- _Supplied data_
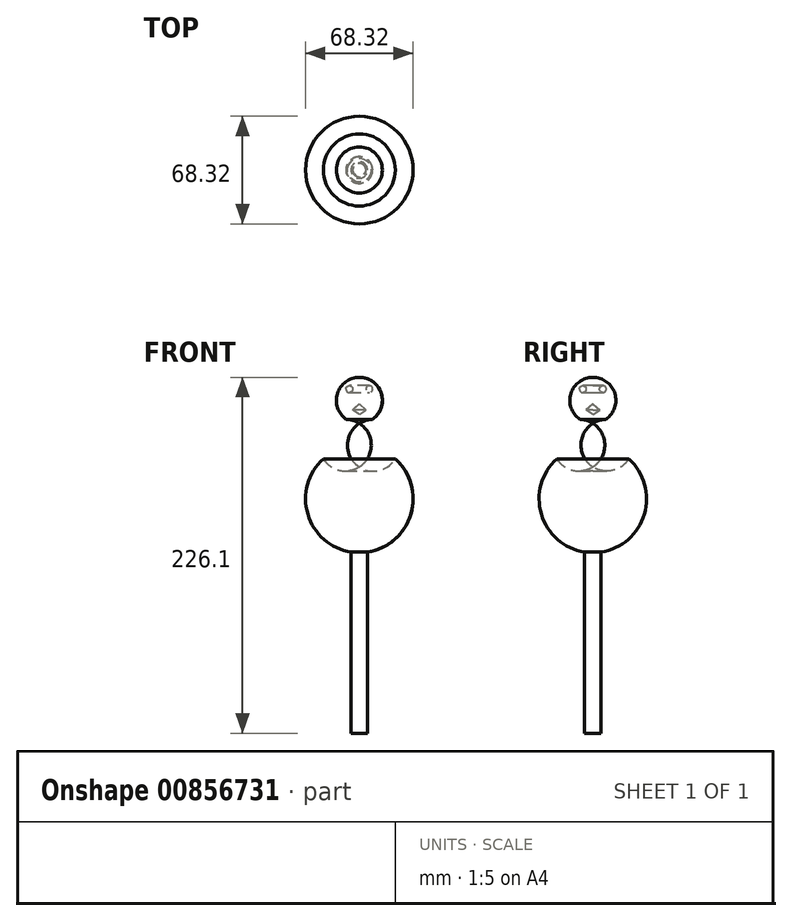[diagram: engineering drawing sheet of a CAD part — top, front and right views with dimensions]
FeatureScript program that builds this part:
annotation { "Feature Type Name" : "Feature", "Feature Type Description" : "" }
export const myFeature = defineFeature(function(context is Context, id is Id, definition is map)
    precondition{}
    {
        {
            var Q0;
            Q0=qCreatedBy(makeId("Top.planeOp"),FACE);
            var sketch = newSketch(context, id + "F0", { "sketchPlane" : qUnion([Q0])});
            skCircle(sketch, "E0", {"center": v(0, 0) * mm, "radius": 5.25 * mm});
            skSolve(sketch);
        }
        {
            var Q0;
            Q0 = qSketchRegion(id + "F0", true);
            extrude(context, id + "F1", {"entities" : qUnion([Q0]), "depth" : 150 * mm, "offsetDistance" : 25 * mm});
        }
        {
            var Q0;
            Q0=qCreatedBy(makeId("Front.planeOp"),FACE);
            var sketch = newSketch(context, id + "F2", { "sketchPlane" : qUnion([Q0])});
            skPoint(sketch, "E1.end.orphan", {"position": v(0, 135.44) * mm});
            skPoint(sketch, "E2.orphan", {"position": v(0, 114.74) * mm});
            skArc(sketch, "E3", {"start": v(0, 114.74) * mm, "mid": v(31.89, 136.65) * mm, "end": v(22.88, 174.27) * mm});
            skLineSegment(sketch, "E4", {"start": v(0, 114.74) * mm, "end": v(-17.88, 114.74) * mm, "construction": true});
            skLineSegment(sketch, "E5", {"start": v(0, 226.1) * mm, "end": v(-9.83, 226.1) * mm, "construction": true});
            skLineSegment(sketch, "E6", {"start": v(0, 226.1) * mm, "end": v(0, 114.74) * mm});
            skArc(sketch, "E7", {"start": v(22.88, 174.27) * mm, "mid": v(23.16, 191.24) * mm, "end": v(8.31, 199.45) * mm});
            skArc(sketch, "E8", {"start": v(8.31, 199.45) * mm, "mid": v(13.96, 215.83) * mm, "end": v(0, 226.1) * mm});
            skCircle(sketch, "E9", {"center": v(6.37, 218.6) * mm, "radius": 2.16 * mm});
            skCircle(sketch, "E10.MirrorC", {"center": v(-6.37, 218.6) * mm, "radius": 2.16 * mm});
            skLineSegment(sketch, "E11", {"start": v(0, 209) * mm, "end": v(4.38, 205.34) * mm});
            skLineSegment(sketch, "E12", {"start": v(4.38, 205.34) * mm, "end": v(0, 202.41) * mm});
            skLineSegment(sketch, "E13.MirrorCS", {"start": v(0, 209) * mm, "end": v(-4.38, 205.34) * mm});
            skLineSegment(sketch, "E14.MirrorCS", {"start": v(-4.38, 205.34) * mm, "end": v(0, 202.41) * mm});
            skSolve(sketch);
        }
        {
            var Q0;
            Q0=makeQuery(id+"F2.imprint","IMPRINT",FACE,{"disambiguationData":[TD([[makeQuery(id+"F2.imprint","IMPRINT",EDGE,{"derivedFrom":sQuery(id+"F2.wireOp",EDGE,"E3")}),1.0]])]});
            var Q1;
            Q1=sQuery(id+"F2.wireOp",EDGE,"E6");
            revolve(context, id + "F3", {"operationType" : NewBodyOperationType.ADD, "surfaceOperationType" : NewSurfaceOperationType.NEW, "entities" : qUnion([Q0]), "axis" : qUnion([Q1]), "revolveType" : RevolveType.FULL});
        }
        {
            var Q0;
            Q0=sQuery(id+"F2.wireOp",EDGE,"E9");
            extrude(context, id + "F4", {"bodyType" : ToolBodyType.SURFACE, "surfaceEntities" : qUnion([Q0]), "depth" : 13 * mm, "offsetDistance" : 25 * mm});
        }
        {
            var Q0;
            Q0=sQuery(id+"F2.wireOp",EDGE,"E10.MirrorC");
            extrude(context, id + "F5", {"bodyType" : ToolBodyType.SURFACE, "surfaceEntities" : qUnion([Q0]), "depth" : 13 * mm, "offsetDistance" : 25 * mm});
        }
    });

- _Task_
Copy out the items word for word, from their very beginning through the line that contains "export const myFeature", both ends included. Omit the pictures.

- _Response_
[diagram: engineering drawing sheet of a CAD part — top, front and right views with dimensions]
FeatureScript program that builds this part:
annotation { "Feature Type Name" : "Feature", "Feature Type Description" : "" }
export const myFeature = defineFeature(function(context is Context, id is Id, definition is map)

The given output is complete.